Malware detectors trained on one dataset often stumble on another

Machine learning models built to catch malware on Windows systems are typically evaluated on data that closely resembles their training set. In practice, the malware arriving on enterprise endpoints looks different, comes from different sources, and in many cases has been deliberately obfuscated to evade detection. A study from researchers at the Polytechnic of Porto tests what happens when that gap is made explicit, and the results have direct implications for organizations relying on static detectors as a first line of defense.

cross-dataset malware detection

The European Union Agency for Cybersecurity identified public administration as the most frequently targeted sector by malware within the EU across its 2023, 2024, and 2025 threat landscape reports, with ransomware and data intrusions as the primary vectors. Many of the tools used in those intrusions rely on obfuscation to get past endpoint detectors. The research tests whether current ML-based static detectors can hold up when the malware they encounter does not match the distribution they were trained on.

What the research tested

The study built detection pipelines using a standardized feature format common across six public Windows PE datasets. Two training configurations were tested, one using a combination of the EMBER and BODMAS datasets, the other adding ERMDS, a dataset constructed specifically to challenge detectors with obfuscated samples at the binary, source code, and packer levels.

Models were evaluated not only on held-out data from their own training distribution, but also on four external datasets: TRITIUM, built from naturally occurring threat samples collected from operational environments; INFERNO, derived from red team and custom command-and-control malware; SOREL-20M, a large-scale benchmark covering several years of real-world PE files; and ERMDS used as an external test set.

That cross-dataset structure is what separates this study from most published malware detection benchmarks, which evaluate models on splits of the same dataset used for training.

Where detectors held up and where they did not

On data from their own training distribution, the best-performing models reached AUC and F1 scores in the high 90s, with strong true positive rates even at very low false positive thresholds. For enterprise environments where false alarms carry operational cost, those in-distribution numbers look deployable.

The cross-dataset results tell a more sobering story. Models transferred well to TRITIUM, which contains naturally occurring samples from the same general time period. Performance on INFERNO, the red team and C2 dataset, was more variable, with detection rates at strict false positive thresholds dropping considerably.
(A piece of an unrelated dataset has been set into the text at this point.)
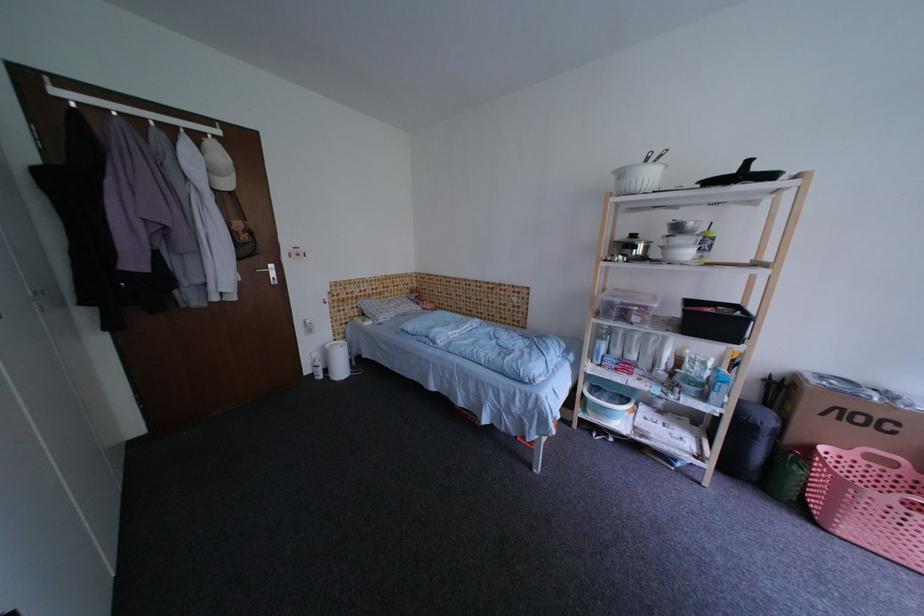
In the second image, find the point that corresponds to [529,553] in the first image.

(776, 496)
SOREL-20M, the largest and most temporally diverse external dataset, showed the steepest decline across all metrics. Some model configurations fell far enough that their practical utility at low false positive rates would be limited. ERMDS as an external test set produced similarly poor results.

The obfuscation problem cuts both ways

One of the more instructive findings involves the attempt to fix the obfuscation problem directly. Adding ERMDS to the training set improved performance on obfuscated samples within that dataset’s distribution. It also reduced generalization to SOREL-20M relative to training without it.
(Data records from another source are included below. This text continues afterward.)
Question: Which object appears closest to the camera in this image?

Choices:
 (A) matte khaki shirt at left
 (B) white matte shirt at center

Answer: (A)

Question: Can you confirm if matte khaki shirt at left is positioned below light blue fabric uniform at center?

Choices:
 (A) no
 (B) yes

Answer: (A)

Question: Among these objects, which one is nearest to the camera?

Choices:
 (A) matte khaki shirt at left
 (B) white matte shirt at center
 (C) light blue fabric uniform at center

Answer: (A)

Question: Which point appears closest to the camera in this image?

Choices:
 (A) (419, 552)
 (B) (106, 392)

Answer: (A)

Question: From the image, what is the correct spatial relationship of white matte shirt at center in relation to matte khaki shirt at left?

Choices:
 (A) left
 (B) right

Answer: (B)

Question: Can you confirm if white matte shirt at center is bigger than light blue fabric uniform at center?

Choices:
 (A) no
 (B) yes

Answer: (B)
That pattern suggests a tension that practitioners building or procuring static detectors should be aware of. Training a model to recognize obfuscated malware can shift its feature distribution in ways that reduce its effectiveness on broader, more diverse data. Solving for one threat profile can create blind spots elsewhere.

The researchers attribute this to obfuscation-heavy samples spreading feature vectors within each class, narrowing the separation between benign and malicious files that the classifier relies on to make decisions.

What this means for endpoint detection

Static detectors are attractive for on-host deployment because they are computationally light and deliver fast verdicts without executing the file. The study confirms that compact, boosting-based models are viable for that use case under the right conditions.

The findings also reinforce a practical limitation that procurement and engineering teams do not always account for: a detector’s benchmark performance is only meaningful if the benchmark data reflects the threat landscape the detector will encounter. Red team tooling, packed malware, and temporally shifted samples can all degrade a model that looks strong on paper.

The researchers plan to extend the evaluation to deep learning architectures, with continued focus on how training data composition affects detection at the low false positive rates that production deployments require.